Danıştay'ın bu kararının diğer el koymalar için örnek teşkil edebileceği yolundaki iddialar yanlış. Çünkü, Danıştay her olayı kendi içinde ve kendi şartlarına göre değerlendiriyor. Zaten, Danıştay'a başvurusu olan bir veya iki dava daha var. öte yandan, sadece Demirbank ve Kentbank'a el konulmasının yanlışlığı Meclis Yolsuzlukları Araştırma Komisyonu Raporları'nda da dile getirilmişti.
Danıştay'ın bu kararı kesinleşirse, hem Halit Cıngıllıoğlu hem de Mustafa Süzer için kesin bir "iade - i itibar" gerçekleşecek. Süzer isterse, tekrar bankacılık yapabilecek. Cıngıllıoğlu ise, daha değişik bir konuma sahip ve halen bankacılık yapabiliyor.
Ancak, her ikisine de bankalarının iadesi konusunda önemli çıkmazlar var. Çünkü, Bankacılık Düzenleme ve Denetleme Kurumu(BDDK) belki böyle bir yargı kararı beklemediğinden, belki de durumu "oldu bitti"ye getirmek için her iki bankayı da yok etti. Birisini toptan satarak, diğerinin de şubelerini satarak. Danıştay'ın kesin kararı belli olduğunda, BDDK ile Cıngıllıoğlu ve Süzer masaya oturacaklar. Kendilerine "banka kurma izni" ve muhtemelen de tazminat verilecek.

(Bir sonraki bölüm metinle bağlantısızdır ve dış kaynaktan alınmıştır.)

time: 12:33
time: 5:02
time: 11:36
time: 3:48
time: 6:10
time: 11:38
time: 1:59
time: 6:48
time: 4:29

Buraya kadar anlattıklarım, işin hikaye kısmı. Bundan sonra,
a) Bu bankalara haksız yere nasıl, neden ve kimlerin emriyle veya kararıyla el konulduğunun araştırılması gerek.

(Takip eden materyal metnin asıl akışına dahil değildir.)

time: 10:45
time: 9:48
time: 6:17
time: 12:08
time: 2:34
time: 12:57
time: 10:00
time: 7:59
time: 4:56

b) Ekonomi tarihimizin en büyük krizine ve en büyük yolsuzluğuna neden olan bürokrat ve politikacıları sorgulamak gerek.
c) BDDK'nın çalışma sistemini, sorumluluklarını ve karar sürecini yeniden gözden geçirmek gerek.

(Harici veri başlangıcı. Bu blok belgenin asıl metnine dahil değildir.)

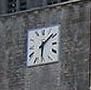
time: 6:08
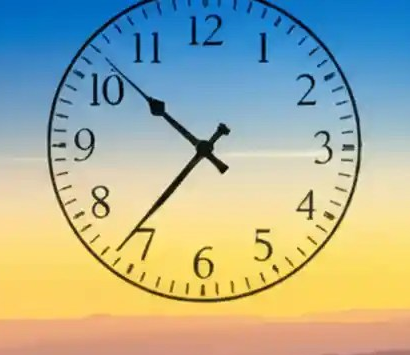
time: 10:36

Cıngıllıoğlu, zamanın Merkez Bankası Başkanı'nı sıkıntılar için aradığında "Merak etme, sen dediğimizi yap, aynı gemideyiz" cevabını almıştı.
Şimdiki Merkez Bankası Başkanı o zaman Başkan Yardımcısı olarak tüm para politikası ve piyasalardan sorumluydu. Kendisini uyaran, ismi bende mahfuz en büyük özel bankanın en üst düzey yöneticilerinden birine "Sıkıntılar geçer, elimizde senin bilmediğin daha ne enstrümanlar var" diyordu.
Zamanın Hazine Müsteşarı "Ne yapabiliriz, IMF'e verdiğimiz sözler var" diyebilmişti.
Zamanın BDDK Başkanı bankacılıktan ve kriz yönetiminden hiç bir şey anlamayan, bu konularda bilgisi ve tecrübesi olmayan, sadece temizlik konusunda sınıfını geçmiş biri idi.
Zamanın politikacıları, bürokratların sözünden çıkamayacak kadar ipi kaptırmış veya ekonomi bilgisinden yoksun kişilerdi.
İşte geldiğimiz yer burası.
Olan, onlara değil; Türk özel sektörüne, Türk bankacılığına ve bize oldu.